Under the Watt bill, while users are allowed to collectively negotiate (as they are in current CRB proceedings), the ultimate decision as to the rates has to be made by SoundExchange, and the reasonableness of their rates would not, under the statute, be subject to review by the CRB or seemingly by anyone else. So if music companies want to use music, they would have to agree to whatever SoundExchange offered in a negotiation, or stop playing music.
That is an unusual situation for the public performance of music, as there is usually some oversight of the reasonableness of royalties – especially where there is collective negotiation going on. For instance, in connection with the musical compositions, the rates set by ASCAP and BMI have for decades been subject to court review under antitrust consent decrees that require that they make music available to similarly situated users at the same rates, and that these rates be reasonable. Only SESAC, as the smallest licensing organization, has been free from antitrust scrutiny, though (as we wrote here) there are currently court cases brought by both radio and TV broadcasters seeking to bring SESAC under an antitrust consent review. The Watt Bill does not address the issue of the reasonableness of the rates, instead it simply establishes SoundExchange as the one-stop, unregulated shop for all music licensing for noninteractive services.

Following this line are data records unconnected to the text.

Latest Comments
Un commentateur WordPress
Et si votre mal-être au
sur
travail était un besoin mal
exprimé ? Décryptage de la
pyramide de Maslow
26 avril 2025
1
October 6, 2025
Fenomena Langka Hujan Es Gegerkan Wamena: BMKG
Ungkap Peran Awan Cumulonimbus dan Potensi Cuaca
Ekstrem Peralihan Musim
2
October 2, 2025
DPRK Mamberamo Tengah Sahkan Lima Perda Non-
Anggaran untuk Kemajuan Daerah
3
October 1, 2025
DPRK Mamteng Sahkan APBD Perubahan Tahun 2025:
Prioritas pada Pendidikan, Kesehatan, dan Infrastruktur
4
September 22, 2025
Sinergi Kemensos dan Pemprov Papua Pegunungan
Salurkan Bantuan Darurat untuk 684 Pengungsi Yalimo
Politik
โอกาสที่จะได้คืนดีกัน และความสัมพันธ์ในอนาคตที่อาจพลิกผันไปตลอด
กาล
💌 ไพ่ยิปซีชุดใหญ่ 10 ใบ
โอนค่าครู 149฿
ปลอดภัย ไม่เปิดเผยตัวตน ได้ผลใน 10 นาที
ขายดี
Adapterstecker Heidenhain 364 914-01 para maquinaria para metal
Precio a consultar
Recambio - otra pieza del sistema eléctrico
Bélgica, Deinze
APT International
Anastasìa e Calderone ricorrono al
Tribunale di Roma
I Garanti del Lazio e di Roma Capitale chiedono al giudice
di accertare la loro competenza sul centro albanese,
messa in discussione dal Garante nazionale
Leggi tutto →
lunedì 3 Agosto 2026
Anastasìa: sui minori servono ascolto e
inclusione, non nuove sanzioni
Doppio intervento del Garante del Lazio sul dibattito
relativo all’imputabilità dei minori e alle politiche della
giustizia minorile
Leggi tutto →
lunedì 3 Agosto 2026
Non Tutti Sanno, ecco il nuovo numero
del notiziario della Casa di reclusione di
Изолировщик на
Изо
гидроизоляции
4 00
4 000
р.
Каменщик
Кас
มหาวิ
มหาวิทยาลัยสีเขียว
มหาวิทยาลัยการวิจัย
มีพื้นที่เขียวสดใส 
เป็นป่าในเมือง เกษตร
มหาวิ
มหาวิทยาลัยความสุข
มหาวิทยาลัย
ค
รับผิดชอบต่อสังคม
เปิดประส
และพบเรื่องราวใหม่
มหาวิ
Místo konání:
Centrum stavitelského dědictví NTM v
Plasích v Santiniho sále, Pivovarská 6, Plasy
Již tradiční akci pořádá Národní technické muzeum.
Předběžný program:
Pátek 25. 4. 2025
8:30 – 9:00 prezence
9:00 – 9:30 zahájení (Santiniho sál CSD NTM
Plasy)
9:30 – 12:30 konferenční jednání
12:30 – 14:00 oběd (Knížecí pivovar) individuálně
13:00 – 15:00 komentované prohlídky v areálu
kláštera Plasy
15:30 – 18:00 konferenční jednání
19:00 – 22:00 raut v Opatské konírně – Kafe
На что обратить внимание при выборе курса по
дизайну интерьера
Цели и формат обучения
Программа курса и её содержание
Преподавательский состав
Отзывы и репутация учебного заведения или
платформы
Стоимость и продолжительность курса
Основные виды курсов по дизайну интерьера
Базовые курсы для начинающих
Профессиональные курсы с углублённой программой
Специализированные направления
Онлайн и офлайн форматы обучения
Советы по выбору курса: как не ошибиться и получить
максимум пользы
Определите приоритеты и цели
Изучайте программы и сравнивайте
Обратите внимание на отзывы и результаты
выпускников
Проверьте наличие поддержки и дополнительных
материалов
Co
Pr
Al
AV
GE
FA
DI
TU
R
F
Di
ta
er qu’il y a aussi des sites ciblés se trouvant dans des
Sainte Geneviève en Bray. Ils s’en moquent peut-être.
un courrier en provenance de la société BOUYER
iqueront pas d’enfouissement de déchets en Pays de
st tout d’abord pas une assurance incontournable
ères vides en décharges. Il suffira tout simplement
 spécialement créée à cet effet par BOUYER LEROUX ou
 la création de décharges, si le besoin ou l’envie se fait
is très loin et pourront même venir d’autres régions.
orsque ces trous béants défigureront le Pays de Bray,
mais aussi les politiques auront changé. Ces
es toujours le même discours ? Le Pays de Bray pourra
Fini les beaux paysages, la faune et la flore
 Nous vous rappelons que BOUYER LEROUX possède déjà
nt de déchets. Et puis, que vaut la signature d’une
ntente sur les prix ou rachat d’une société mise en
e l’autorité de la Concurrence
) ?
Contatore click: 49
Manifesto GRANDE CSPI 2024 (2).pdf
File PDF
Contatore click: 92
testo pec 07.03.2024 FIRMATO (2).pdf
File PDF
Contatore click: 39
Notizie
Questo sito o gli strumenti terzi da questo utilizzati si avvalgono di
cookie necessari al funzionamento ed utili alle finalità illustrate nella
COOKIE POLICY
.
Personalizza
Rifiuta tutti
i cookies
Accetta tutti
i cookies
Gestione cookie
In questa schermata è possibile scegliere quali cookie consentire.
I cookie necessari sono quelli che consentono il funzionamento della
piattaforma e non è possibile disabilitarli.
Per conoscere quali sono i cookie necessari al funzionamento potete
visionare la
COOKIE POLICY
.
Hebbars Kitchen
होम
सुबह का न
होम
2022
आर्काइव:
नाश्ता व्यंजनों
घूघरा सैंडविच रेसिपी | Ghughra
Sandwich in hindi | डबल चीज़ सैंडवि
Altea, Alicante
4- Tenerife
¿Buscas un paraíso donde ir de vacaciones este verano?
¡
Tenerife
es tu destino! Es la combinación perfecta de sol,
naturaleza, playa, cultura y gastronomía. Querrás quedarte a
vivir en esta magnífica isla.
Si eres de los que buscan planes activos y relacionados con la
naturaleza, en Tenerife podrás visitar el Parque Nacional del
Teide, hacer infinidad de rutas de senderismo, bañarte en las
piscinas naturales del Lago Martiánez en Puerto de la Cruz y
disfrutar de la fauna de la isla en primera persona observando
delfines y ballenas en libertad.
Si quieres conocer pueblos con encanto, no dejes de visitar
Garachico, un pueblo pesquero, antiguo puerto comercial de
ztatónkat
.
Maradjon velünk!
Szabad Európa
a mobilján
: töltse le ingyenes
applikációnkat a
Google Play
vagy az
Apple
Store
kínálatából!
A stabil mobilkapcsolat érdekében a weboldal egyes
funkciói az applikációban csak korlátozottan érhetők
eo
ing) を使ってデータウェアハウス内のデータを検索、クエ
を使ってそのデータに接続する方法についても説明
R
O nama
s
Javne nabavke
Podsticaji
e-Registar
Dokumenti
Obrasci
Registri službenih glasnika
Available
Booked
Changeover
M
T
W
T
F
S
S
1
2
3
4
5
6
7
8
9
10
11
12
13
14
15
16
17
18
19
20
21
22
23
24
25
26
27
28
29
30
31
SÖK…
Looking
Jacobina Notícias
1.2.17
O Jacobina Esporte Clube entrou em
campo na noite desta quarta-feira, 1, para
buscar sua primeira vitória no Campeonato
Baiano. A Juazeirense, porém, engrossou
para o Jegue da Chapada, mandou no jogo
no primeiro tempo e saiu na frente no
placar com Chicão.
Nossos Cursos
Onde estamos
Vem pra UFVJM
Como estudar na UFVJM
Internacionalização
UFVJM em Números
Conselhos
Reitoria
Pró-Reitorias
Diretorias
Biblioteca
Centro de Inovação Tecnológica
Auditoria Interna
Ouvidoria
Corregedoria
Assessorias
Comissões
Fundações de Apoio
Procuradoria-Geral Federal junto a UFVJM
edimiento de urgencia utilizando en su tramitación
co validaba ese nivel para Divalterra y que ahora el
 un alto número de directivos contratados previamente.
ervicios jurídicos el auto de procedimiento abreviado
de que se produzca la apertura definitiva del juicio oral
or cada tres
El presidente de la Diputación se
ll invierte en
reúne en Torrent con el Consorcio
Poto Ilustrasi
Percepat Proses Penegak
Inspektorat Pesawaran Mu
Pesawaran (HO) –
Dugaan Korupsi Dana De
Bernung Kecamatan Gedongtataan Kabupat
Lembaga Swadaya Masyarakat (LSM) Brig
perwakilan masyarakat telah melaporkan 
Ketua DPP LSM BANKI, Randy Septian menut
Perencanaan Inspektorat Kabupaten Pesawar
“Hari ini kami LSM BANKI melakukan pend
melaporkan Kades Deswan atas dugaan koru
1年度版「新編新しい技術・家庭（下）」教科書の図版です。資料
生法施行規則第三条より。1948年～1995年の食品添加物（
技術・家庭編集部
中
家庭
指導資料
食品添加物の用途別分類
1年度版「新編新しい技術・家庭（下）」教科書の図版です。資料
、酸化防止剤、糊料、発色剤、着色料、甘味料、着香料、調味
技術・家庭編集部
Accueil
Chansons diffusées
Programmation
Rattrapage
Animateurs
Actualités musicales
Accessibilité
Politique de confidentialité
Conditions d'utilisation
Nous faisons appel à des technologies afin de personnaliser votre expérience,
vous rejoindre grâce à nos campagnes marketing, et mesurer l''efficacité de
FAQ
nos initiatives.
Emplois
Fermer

The bill goes on to provide that, even where direct deals could be negotiated, 50% of all money paid in direct deals be paid to SoundExchange to be distributed to artists. While that may sound like a good deal as it preserves the artist share of the royalties, it, in some instances, it could work out to be a detriment to the artist. An independent artist who owns its own masters could negotiate a direct license with a music service, yet would seemingly have to pay half of its royalties to SoundExchange, incurring servicing fees and other operating cost deductions, before it gets the other half of its royalties as a performer on its own songs. There does not seem to be any opt-out of using SoundExchange as the agent for the distribution of the 50% share. This seemingly could actually deter such direct licensing efforts, and any economies that can be achieved by direct licensing.
The bill does make one exception from this system, allowing noncommercial music users to ask the CRB to start a proceeding to set rates. So, for instance, noncommercial broadcasters would not have to be part of the SoundExchange negotiations. Noncommercial rates would be set by the CRB using the current “willing buyer, willing seller standard” used for webcasting royalties, not the 801(b) standard (about which we wrote here), which takes into account other public interest factors, and is currently used in other CRB proceedings to set noncommercial royalties in connection with the rates that they pay to ASCAP, BMI and SESAC.
As with any other bill dealing with controversial copyright issues, this seems like a first step – staking out an extreme position far to one side in the debate. As Congress seemingly has a few things on its current agenda (like perhaps getting the government open again), it remains to be seen as to whether this is the opening salvo of a debate to be joined by other parties, or merely a proposal that will fade into the background in the crush of other pressing matters.